Home / Docs / GAT – Grid Analysis Toolkit / User Guide / Dataset Management
2 min read

Dataset adapters

These helpers hydrate the bundled fixtures plus publicly available power-system testbeds so the CLI has ready-to-run inputs for PF, OPF, SE, and TS commands.

RTS-GMLC

gat dataset rts-gmlc fetch --out data/rts-gmlc

Copies the staged MATPOWER network (grid.matpower) and telemetry CSV (timeseries.csv) into the destination directory. Follow up with gat import matpower and gat ts import dsgrid to build the Arrow/Parquet pipeline that every solver command consumes.

HIREN test cases

gat dataset hiren list
gat dataset hiren fetch case_big --out data/hiren

Lists the curated 9–240 bus cases and copies the selected MATPOWER file into the requested output. Use the fetched case as the input for gat import matpower when you need a realistic testbed.

dsgrid fixtures

gat dataset dsgrid --out data/dsgrid/demand.parquet

Writes the built-in dsgrid Parquet snapshot to the supplied path. It is a stand-in for a full HTTP fetch and lets you exercise telemetry joins without anything external.

Sup3r weather

gat dataset sup3rcc-fetch --out data/sup3r/weather.parquet
gat dataset sup3rcc-sample --grid grid.arrow --out data/sup3r/sample.parquet

sup3rcc-fetch copies the offline weather PoP dataset, while sup3rcc-sample ties resources to buses in an Arrow grid. The sampling command is helpful when coupling weather to OPF or contingency scenarios.

PRAS adequacy

gat dataset pras --path test_data/datasets/pras --out data/pras/pras.csv

Normalizes the Probabilistic Resource Adequacy Suite (PRAS) outputs (LOLE/EUE) for Gat scenarios. Use it to load region/season/hour forecasts before running adequacy or SE experiments.

Benchmark datasets

These datasets are used by gat benchmark commands to validate solver accuracy against known reference solutions.

PFΔ (Power Flow Delta)

Power flow perturbation dataset with reference bus voltages and angles for validation.

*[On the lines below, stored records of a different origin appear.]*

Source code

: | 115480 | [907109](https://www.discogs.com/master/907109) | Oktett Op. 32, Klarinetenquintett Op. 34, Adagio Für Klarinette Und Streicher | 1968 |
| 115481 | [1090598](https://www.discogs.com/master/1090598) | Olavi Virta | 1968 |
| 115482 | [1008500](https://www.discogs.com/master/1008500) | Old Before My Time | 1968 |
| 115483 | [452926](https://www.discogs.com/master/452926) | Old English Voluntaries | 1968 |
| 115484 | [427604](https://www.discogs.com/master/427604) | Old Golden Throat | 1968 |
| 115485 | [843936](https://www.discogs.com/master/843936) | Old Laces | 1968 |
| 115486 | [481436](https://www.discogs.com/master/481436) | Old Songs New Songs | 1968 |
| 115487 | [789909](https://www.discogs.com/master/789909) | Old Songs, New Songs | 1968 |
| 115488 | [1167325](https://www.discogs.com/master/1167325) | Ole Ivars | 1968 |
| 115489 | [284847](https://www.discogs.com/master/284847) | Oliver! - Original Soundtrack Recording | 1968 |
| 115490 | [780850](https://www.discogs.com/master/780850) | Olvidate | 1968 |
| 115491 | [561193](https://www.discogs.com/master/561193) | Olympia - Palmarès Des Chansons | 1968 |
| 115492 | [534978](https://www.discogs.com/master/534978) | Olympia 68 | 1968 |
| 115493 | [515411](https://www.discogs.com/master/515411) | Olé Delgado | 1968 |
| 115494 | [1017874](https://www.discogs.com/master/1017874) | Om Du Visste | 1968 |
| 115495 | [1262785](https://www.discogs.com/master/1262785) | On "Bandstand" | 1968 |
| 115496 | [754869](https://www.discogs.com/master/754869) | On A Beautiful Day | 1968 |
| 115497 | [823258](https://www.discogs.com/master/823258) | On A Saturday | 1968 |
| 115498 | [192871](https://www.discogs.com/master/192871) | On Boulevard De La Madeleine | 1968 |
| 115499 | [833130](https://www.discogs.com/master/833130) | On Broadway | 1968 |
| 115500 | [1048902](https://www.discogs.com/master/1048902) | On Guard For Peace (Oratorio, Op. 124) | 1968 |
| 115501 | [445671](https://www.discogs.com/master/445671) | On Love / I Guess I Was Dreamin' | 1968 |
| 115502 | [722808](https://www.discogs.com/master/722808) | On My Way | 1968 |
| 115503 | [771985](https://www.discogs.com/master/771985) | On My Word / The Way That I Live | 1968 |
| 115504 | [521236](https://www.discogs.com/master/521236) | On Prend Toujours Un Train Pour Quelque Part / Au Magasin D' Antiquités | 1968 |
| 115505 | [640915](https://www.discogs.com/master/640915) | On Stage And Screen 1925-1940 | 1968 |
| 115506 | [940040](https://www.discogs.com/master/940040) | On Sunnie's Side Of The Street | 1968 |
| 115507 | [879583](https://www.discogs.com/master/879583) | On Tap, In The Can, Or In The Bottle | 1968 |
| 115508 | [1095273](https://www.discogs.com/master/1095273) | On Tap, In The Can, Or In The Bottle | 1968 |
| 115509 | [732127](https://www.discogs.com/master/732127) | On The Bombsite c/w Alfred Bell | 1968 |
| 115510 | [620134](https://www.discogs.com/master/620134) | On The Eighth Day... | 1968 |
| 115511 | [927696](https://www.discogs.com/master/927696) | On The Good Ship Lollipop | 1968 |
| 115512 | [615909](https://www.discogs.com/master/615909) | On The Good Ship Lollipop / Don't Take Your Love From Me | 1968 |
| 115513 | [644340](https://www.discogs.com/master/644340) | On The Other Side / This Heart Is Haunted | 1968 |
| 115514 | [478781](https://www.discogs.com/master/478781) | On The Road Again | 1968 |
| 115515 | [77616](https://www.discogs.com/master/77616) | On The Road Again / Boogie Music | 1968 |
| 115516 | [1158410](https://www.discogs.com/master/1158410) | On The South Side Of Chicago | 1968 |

# Run PF benchmark against PFΔ test cases
gat benchmark pfdelta --pfdelta-root data/pfdelta --max-cases 100 -o pfdelta_results.csv

Output CSV contains: case_name, contingency_type, converged, max_vm_error, max_va_error_deg, solve_time_ms.

PGLib-OPF

Standard IEEE/ARPA-E MATPOWER test cases from the PGLib-OPF repository. Includes baseline objective values for OPF validation.

# Run OPF benchmark against PGLib cases
gat benchmark pglib --pglib-dir data/pglib --baseline baseline.csv -o pglib_results.csv

Output CSV contains: case_name, converged, objective_value, baseline_objective, objective_gap_rel, solve_time_ms.

OPFData (GridOpt)

Large-scale AC-OPF dataset with 300k+ solved instances per grid. Supports load perturbations (FullTop) and topology perturbations (N-1 line/gen/transformer outages). Uses GNN-format JSON.

Reference: arxiv.org/abs/2406.07234

# Run benchmark on OPFData samples
gat benchmark opfdata \
  --opfdata-dir data/opfdata/case118/group_0 \
  --max-cases 1000 \
  -o opfdata_results.csv

Output CSV contains: sample_id, file_name, converged, objective_value, baseline_objective, objective_gap_rel, num_buses, num_branches, solve_time_ms.